Flow around a porous cylinder subject to continuous suction or blowing

• Published in: Journal of fluids and structures Vol. 19; no. 8; pp. 1031 - 1048
• Main Authors: Fransson, J.H.M., Konieczny, P., Alfredsson, P.H.
• Format: Journal Article
• Language: English
• Published: London Elsevier Ltd 01.11.2004; Elsevier
• Subjects: ASPECT RATIO; CIRCULAR-CYLINDER; DRAG; DYNAMICS; Engineering mechanics; Exact sciences and technology; FEEDBACK-CONTROL; Fluid dynamics; Fundamental areas of phenomenology (including applications); General theory; LOW REYNOLDS-NUMBERS; Physics; ROTARY OSCILLATION; TECHNOLOGY; TEKNIKVETENSKAP; Teknisk mekanik; WAKE; Near field; Suction; Fluid mechanics; Averaging method; Vortex shedding; Reynolds number; Blowing; Experimental study; Near wake; Drag reduction; Drag; Vortices; Flow visualization; Circular cylinder; Vortex flow; Porosity; Boundary layers
• ISSN: 0889-9746; 1095-8622; 1095-8622
• DOI: 10.1016/j.jfluidstructs.2004.06.005

In the present experimental investigation the surface pressure distribution, vortex shedding frequency, and the wake flow behind a porous circular cylinder are studied when continuous suction or blowing is applied through the cylinder walls. It is found that even moderate levels of suction/blowing ( ≲ 5 % of the oncoming streamwise velocity) have a large impact on the flow around the cylinder. Suction delays separation contributing to a narrower wake width, and a corresponding reduction of drag, whereas blowing shows the opposite behaviour.

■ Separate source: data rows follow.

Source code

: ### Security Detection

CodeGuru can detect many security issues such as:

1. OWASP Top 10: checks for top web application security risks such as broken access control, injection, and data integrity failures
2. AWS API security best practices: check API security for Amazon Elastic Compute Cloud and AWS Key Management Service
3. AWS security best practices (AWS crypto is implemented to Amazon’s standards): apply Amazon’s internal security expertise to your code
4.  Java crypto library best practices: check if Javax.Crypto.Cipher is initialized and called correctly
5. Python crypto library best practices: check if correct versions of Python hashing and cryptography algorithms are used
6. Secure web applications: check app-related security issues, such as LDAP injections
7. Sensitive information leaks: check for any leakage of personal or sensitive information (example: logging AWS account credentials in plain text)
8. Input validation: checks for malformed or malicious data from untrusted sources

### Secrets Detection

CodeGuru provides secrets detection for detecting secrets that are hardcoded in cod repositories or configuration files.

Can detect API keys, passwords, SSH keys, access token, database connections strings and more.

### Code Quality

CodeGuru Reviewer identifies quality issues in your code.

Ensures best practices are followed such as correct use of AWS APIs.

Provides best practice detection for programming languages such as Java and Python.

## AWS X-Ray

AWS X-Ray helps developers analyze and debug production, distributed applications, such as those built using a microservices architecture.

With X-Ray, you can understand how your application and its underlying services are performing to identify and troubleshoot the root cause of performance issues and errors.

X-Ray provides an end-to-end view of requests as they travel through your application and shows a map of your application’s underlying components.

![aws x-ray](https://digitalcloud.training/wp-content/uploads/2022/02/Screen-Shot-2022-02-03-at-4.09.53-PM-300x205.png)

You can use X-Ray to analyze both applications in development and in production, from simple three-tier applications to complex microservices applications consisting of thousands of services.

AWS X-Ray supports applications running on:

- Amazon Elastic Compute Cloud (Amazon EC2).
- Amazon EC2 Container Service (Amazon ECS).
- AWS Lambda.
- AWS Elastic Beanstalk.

Both uniform suction and blowing display unexpected flow features which are analysed in detail. Suction shows a decrease of the turbulence intensity throughout the whole wake when compared with the natural case, whilst blowing only shows an effect up to five diameters downstream of the cylinder. The drag on the cylinder is shown to increase linearly with the blowing rate, whereas for suction there is a drastic decrease at a specific suction rate. This is shown to be an effect of the separation point moving towards the rear part of the cylinder, similar to what happens when transition to turbulence occurs in the boundary layer on a solid cylinder. The suction/blowing rate can empirically be represented by an effective Reynolds number for the solid cylinder, and an analytical expression for this Reynolds number representation is proposed and verified. Flow visualizations expose the complexity of the flow field in the near wake of the cylinder, and image averaging enables the retrieval of quantitative information, such as the vortex formation length.